(Unsplash photo)

(Unsplash photo)

Committee presses IH on lab issues in Trail

Seniors Advisory Committee sent a letter to Interior Health last month

Seniors advocates have no intention of giving up when it comes to improving wait times at the blood collection clinic in Trail, even after the group received a discouraging reply from the Interior Health Authority (IHA).

Previous: Seniors group tackles wait times at Trail medical lab

“The Seniors Advisory Committee, which met today (Friday, June 21), was not happy with the response from IHA,” began city appointee Coun. Robert Cacchioni.

“The next steps that the committee authorized, is to have me contact the IHA for a better response,” he told the Trail Times. “By motion at the committee today, they asked me to contact the two individuals noted on the letter and raise the issue of their response and some other issues.”

To clarify, following the group’s inaugural meeting in April, the 15-member panel identified laboratory wait times as its top priority to address on behalf of seniors.

The committee subsequently sent a letter to IHA essentially asking why the wait times are so long. They also included some suggestions about easing wait times for the most vulnerable, such as scheduling fasting diabetic patients to a specific hour or day.

According to Interior Health’s written reply, reasons for long wait times include, but are not limited to, four main factors; staffing shortages, the inherent nature of a walk-in service, type of tests ordered, and space limitations.

Further, IH stated its current benchmark guideline is that 90 per cent of patients be seen within one hour. This target, according to Interior Health’s 2019 statistics thus far, was met in February, March and May.

IH confirmed this benchmark was not met in January and April, citing staffing shortages and training of new staff.

The letter did not incorporate any foreseeable resolution, but Interior Health did confirm staff would review the panel’s proposal to set aside certain times for fasting patients.

This is not a response the advisory committee is willing to settle on.

“One issue is the fact that the lab will be open at eight and the door downstairs will be locked,” Cacchioni said. “They (the committee) want a bench outside and also a bench upstairs close to the lab, for overflow.”

More so, the group is keeping the dialogue open about lack of room for additional collections chairs.

“If the space is an issue as noted in the letter then why isn’t IHA going for an alternate space,” Cacchioni reasoned.

“As an example, one of the buildings downtown or perhaps even at the mall which has bathrooms and seating for seniors.”

And, instead of back-and-forth with no end in sight, members are seeking a time frame for service improvements.

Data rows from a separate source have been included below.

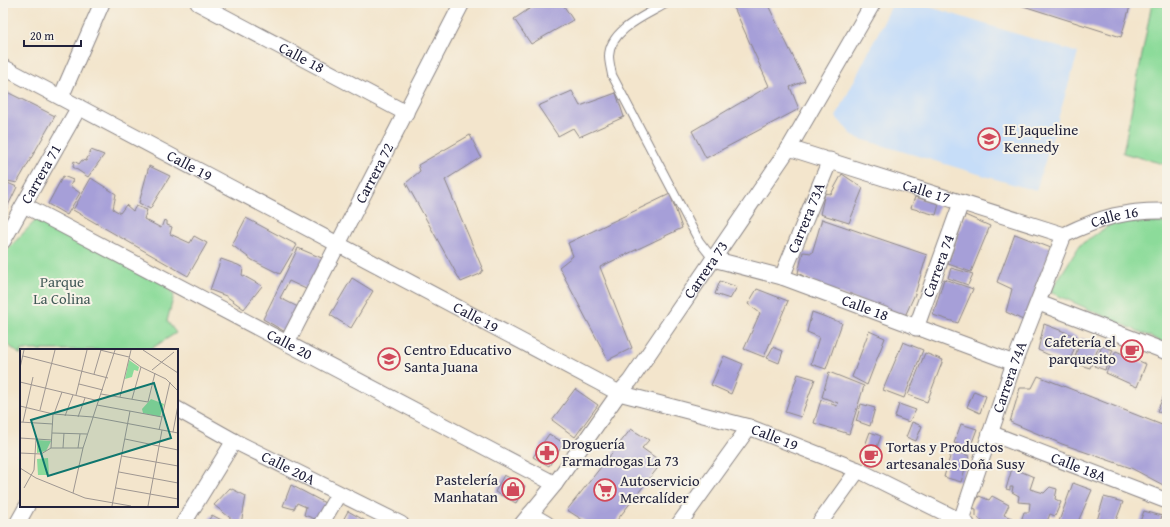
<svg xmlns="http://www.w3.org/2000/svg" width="1170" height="527" viewBox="0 0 1170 527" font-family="'Gentium Book Plus',serif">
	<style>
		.built { fill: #c6ddf8 }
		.green { fill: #8cdb9a; stroke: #577e6a }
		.building { fill: #a69fd8 }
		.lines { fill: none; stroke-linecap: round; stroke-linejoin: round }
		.lane-casing { stroke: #8a8484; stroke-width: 10 }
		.street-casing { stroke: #8a8484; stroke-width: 17 }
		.lane { stroke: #fff; stroke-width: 8 }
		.street { stroke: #fff; stroke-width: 15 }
		.labels { text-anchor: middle; stroke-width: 4; stroke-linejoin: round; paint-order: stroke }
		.street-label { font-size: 15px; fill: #22223b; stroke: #f7f3e8 }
		.poi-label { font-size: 15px; fill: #22223b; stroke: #f7f3e8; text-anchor: start }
		.park-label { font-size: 15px; fill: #425a58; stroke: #f7f3e8 }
		.inset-road { fill: none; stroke: #9f9792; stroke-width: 1 }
		.view { fill: #0f766e; fill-opacity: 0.15; stroke: #0f766e; stroke-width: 2 }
		.inset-edge { fill: none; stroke: #22223b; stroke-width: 2 }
	</style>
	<rect width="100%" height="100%" fill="#f7f3e8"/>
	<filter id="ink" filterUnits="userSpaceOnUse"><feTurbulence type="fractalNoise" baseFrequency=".025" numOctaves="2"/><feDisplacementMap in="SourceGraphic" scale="8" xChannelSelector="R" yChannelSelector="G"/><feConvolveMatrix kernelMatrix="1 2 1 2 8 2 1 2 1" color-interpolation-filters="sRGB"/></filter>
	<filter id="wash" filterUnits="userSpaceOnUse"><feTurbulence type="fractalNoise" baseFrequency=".012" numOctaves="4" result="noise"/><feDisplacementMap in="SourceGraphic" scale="16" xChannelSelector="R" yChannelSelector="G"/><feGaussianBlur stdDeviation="0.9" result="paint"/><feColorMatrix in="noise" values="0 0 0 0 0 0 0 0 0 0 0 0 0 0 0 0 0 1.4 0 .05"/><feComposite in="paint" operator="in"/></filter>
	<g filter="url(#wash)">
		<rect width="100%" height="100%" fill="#f3e5cc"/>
		<!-- built -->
		<path class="built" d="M893,3H917L1078,53L1036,191L854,137L836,117Z"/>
		<!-- green -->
		<g class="green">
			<path d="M1152,3L1167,6V165L1123,153Z"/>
			<path d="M42,214L157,274L174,295L167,321L176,333L149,350H21V355L3,341V254Z"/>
			<path d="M1114,222L1167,223V344L1050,292L1080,245Z"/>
		</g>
		<g id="blocks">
			<!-- building -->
			<g class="building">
				<path d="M538,3H562L573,20L531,44L514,19Z"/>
				<path d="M732,3H767L805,81L790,87L799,109L706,158L692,131L769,86Z"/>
				<path d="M1014,3H1131L1121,37Z"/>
				<path d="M3,90L55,116L17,183L3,180Z"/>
				<path d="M572,91L580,106L616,93L624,117L579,137L573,128L558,136L538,106Z"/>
				<path d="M470,135L481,157L445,180L483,270L480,274L461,282L406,183L420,171L418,165Z"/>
				<path d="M91,150L104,155L88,177L73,167L74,161L79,164L82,160L86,161Z"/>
				<path d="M149,166L170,176L150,209L139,203Z"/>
				<path d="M842,174L863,188L849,223L820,214L825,193L831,194Z"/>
				<path d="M63,176L73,180L70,186L80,193L67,215L48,204Z"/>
				<path d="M91,178L116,194L113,209L120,213L126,205L133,211L136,206L147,210L144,219L161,228L164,220L167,221V225L172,227L170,234L190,243L194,236L207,243L188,276L73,210Z"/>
				<path d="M3,181L17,187L3,216Z"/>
				<path d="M670,194L682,228L600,267L632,348L608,360L559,267L573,256L568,243Z"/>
				<path d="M915,197L939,204L936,215L911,208Z"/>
				<path d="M965,215L990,226L971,272L948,264Z"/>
				<path d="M246,218L297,245L280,274L252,260L232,245Z"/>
				<path d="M822,219L927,255L915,294L905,316L828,290L798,273L803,252L812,253Z"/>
				<path d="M1015,234L1051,248L1025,321L1006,312L1012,289L997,282Z"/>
				<path d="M298,248L324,259L308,290L289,281L280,298L300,308L287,333L263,319Z"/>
				<path d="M221,259L238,265L243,268L242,275L262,286L244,309L226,296L210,290Z"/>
				<path d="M951,268L973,274L968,285L948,278Z"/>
				<path d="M352,278L373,291L351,328L330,315Z"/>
				<path d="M944,279L973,289L958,323L933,315Z"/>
				<path d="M720,281L737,287L730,299L715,294Z"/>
				<path d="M757,289L788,301L764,357L744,349L760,313L748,304Z"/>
				<path d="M812,312L842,323L826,369L811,364L819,337L807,332Z"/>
				<path d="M1044,324L1078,337L1069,364L1038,350Z"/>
				<path d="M869,331L885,338L867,385L852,377Z"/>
				<path d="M1081,338L1100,344L1090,368L1073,363Z"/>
				<path d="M903,342L923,350L904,398L883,390Z"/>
				<path d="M1102,346L1113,350L1105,370L1094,366Z"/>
				<path d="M773,347L783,351L779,363L767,358Z"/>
				<path d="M1116,351L1146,364L1137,387L1106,373Z"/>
				<path d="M925,353L943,360L927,402L908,395Z"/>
				<path d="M724,356L743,364L731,394L711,385Z"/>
				<path d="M829,372L864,386L849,434L814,423L821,400L837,406L838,403L822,397Z"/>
				<path d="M798,374L815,379L801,417L785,412Z"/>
				<path d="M1038,376L1167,427V487L1131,468L1062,444L1010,422L1020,388H1032Z"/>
				<path d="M575,389L598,405L575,437L552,420Z"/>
				<path d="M1167,389V416L1157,411Z"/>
				<path d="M974,391L986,396L980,413L967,407Z"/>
				<path d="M861,404L875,408L870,426L856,421Z"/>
				<path d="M899,404L916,410L909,422L895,417Z"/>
				<path d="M912,422L922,426L916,441L906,437Z"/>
				<path d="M961,424L977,429L970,448L954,443Z"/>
				<path d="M631,429L649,440L642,448L656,458L660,465L614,524H589L567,510Z"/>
				<path d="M870,432L881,436L874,455L863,451Z"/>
				<path d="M549,434L564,443L549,466L533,457Z"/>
				<path d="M952,450L969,456L961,482L944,477Z"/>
				<path d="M1013,465L1016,467L1015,469L1034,477L1030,489L1044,493L1050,487L1057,489L1055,499L1061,502L1055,516L1050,514L1046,524H1026L1022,518L1024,512H1029L1030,503L1018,502L1019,496L1012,492L1013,487H1010V490L1006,489Z"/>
				<path d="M504,475L525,486L516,503L495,492Z"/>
				<path d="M1073,483L1092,490L1077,524H1058Z"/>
				<path d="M291,485L327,504L318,520L304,515L306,507L297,503L294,509L283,506Z"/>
				<path d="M230,488L246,496L241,524H238L214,505Z"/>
				<path d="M979,496L989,500L992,496L1009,505L1004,515L1014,519L1011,524H985L976,516V509L972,508Z"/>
				<path d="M1104,497L1123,502L1115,523L1109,522L1108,524H1096Z"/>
				<path d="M348,511L371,524H341Z"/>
				<path d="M1144,511L1162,516L1159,524H1139Z"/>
				<path d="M212,515L229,524H206Z"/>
			</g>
		</g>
	</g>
	<g filter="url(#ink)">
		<use href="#blocks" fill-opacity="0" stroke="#8a8484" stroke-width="1"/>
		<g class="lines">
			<!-- lane casing -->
			<g class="lane-casing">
				<path id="lane" d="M667,3C647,15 610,29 609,56C609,62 611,69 612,75L699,241L713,259"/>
			</g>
			<!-- street casing -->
			<g class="street-casing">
				<g id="street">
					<path id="s1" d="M198,3L406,113"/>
					<path id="s2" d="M3,67L619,393L749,427L858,470L967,524"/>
					<path d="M61,97L102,3"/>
					<path id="s3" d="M789,148L1064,235"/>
					<path id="s4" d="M24,205L555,484"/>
					<path id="s5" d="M1064,235C1102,217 1125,210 1167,211"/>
					<path id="s6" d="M3,241L79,107"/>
					<path id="s7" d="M713,259L782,277L1014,363"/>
					<path id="s8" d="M782,277L830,160"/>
					<path d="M1039,303L1167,352"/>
					<path id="s9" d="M916,328L961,203"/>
					<path id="s10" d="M287,343L462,3"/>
					<path id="s11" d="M177,409L234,441L401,524"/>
					<path id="s12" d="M990,433L1167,501"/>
					<path d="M530,514L547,524"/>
					<path id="s13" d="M961,520L1014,363L1064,235"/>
					<path d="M17,524L27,506"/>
					<path d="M183,524L234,441"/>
					<path d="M321,524L338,495"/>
					<path id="s14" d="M522,524L555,484L619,393L630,381L789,148L873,3"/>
					<path d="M679,524L749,427"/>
					<path d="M819,524L858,470"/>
				</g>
			</g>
			<!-- lane -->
			<use href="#lane" class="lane"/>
			<!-- street -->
			<use href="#street" class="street"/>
		</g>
	</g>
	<!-- icons -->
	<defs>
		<g id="school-ring" transform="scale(1.15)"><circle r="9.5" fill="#f7f3e8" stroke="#d1495b" stroke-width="1.5"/><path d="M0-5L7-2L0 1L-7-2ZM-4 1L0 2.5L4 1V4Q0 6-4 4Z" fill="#d1495b"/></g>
		<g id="cafe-ring" transform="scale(1.15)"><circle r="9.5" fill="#f7f3e8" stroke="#d1495b" stroke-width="1.5"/><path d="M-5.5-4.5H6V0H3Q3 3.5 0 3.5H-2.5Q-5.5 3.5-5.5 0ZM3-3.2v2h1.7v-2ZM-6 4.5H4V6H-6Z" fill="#d1495b"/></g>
		<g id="pharmacy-ring" transform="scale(1.15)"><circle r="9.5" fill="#f7f3e8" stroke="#d1495b" stroke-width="1.5"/><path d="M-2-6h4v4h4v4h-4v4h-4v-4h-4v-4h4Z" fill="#d1495b"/></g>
		<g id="shop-ring" transform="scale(1.15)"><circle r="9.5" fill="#f7f3e8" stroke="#d1495b" stroke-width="1.5"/><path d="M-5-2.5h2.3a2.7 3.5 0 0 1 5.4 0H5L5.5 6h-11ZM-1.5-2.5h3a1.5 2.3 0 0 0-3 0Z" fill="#d1495b"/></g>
		<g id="supermarket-ring" transform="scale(1.15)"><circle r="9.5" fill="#f7f3e8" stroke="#d1495b" stroke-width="1.5"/><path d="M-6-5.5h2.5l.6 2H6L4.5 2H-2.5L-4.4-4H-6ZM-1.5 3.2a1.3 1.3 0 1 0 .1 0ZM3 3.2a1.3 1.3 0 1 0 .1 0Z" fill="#d1495b"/></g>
	</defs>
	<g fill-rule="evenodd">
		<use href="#school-ring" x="989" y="139"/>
		<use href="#cafe-ring" x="1132" y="351"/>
		<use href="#school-ring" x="389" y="359"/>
		<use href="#pharmacy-ring" x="547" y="453"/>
		<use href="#cafe-ring" x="871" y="456"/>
		<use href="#shop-ring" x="513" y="489"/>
		<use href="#supermarket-ring" x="605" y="490"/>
	</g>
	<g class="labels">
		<!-- street labels -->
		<g class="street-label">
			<text dy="5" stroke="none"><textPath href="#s1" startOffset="117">Calle 18</textPath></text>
			<text dy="5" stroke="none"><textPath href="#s2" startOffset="211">Calle 19</textPath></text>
			<text dy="5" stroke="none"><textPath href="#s10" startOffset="191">Carrera 72</textPath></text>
			<text dy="5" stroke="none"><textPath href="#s6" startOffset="77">Carrera 71</textPath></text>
			<text dy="5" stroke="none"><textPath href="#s3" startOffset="144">Calle 17</textPath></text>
			<text dy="5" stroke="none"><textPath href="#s8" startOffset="64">Carrera 73A</textPath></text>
			<text dy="5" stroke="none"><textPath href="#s5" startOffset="54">Calle 16</textPath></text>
			<text dy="5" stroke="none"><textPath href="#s9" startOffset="66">Carrera 74</textPath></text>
			<text dy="5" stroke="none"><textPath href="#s14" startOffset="314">Carrera 73</textPath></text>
			<text dy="5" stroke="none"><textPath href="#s7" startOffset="160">Calle 18</textPath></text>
			<text dy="5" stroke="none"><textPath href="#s2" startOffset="535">Calle 19</textPath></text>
			<text dy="5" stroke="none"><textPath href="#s4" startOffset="300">Calle 20</textPath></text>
			<text dy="5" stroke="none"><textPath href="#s13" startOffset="151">Carrera 74A</textPath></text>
			<text dy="5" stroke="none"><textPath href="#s2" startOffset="859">Calle 19</textPath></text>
			<text dy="5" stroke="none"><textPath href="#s12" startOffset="95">Calle 18A</textPath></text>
			<text dy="5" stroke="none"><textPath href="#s11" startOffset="126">Calle 20A</textPath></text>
		</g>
		<!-- poi labels -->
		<g class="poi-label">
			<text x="1004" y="135">IE Jaqueline<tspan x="1004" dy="17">Kennedy</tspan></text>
			<text x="1116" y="347" text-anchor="end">Cafetería el<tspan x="1116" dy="17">parquesito</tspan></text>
			<text x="404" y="355">Centro Educativo<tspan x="404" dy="17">Santa Juana</tspan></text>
			<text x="562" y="449">Droguería<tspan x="562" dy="17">Farmadrogas La 73</tspan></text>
			<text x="886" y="452">Tortas y Productos<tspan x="886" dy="17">artesanales Doña Susy</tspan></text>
			<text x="498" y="485" text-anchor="end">Pastelería<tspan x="498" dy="17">Manhatan</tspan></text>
			<text x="620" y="486">Autoservicio<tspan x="620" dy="17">Mercalíder</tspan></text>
		</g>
		<!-- park labels -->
		<g class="park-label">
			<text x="62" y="287">Parque<tspan x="62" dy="17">La Colina</tspan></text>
		</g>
	</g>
	<!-- overview -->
	<g transform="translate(20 349)">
		<rect width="158" height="158" fill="#f3e5cc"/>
		<path d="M109,11L119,18L118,22L114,21L112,28L105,30ZM131,50L144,55L140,68L123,64L122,60ZM17,91L31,92L26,102L17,104ZM28,109L29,126H18L17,110Z" fill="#8cdb9a"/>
		<path class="inset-road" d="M80,1L109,8M123,1L158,24M3,7L88,29M109,9L121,18L146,30L158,42M0,19L4,1M132,21L154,3M74,25L81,1M0,33L79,52M59,35L83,41M81,45L128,53L135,24M56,46L67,1M100,48L111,1M112,50L121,18M77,56L142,68M0,57L33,65L73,68L158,84M20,61L35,1M34,65L42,43M45,67L53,46M58,68L65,49M0,73L33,75M3,73L13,28M139,81L150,33M153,83L158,56M32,84L67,85M0,89L32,91M105,90L158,101M31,99L33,65M31,99H63M43,99L44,84M58,99L60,85M0,104L21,105L31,99M102,107L158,117M0,119L16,129L65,149L111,157M99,123L158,134M4,139L14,121L16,90M96,139L158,150M53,144L63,99L95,1M92,157L110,62M128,157L142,81"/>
		<path class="view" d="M134,34L151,89L28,127L11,71Z"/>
		<rect width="158" height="158" class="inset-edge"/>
	</g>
	<!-- margin -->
	<rect width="1170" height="527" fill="none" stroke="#f7f3e8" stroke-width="16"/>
	<!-- scale -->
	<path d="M24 40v6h57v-6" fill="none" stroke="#22223b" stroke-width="2"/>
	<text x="30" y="40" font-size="12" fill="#22223b" stroke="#f7f3e8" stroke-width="3" paint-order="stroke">20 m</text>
</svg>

They have asked Coun. Cacchioni to contact IHA to ascertain this.

“We noted that there is a lab in Rossland, but it is only open one day per week, and also there is the opportunity to use the lab in Fruitvale at the doctors’ office,” he emphasized.

“These still don’t make up for the load of citizens requiring blood testing.”

Notably, the committee is encouraging all those experiencing a long wait time, or anyone who doesn’t get proper testing because he/she fasted too long, to contact Interior Health and voice their concerns.

“The group today represents virtually all seniors in the area and most of the citizens in the area,” Cacchioni said. “The committee is hopeful that there is some resolution to this issue and I will be raising the concern at Monday’s (council) meeting.”

Aside from lab wait times, other matters the committee will delve into include housing and transportation for seniors.

Members selected to head the committee were announced earlier this year.

Representing the city, in addition to Coun. Cacchioni, are councillors Carol Dobie and Eleanor Gattafoni Robinson as well as Trisha Davison, director of parks and recreation. Other members include a Registered Nurse from Interior Health and frontline workers from the Trail FAIR Society and the Society for the Protection and Care of Seniors.

The committee’s primary mandate is to serve in an advisory capacity on matters impacting the local senior’s population, such as programs and municipal services.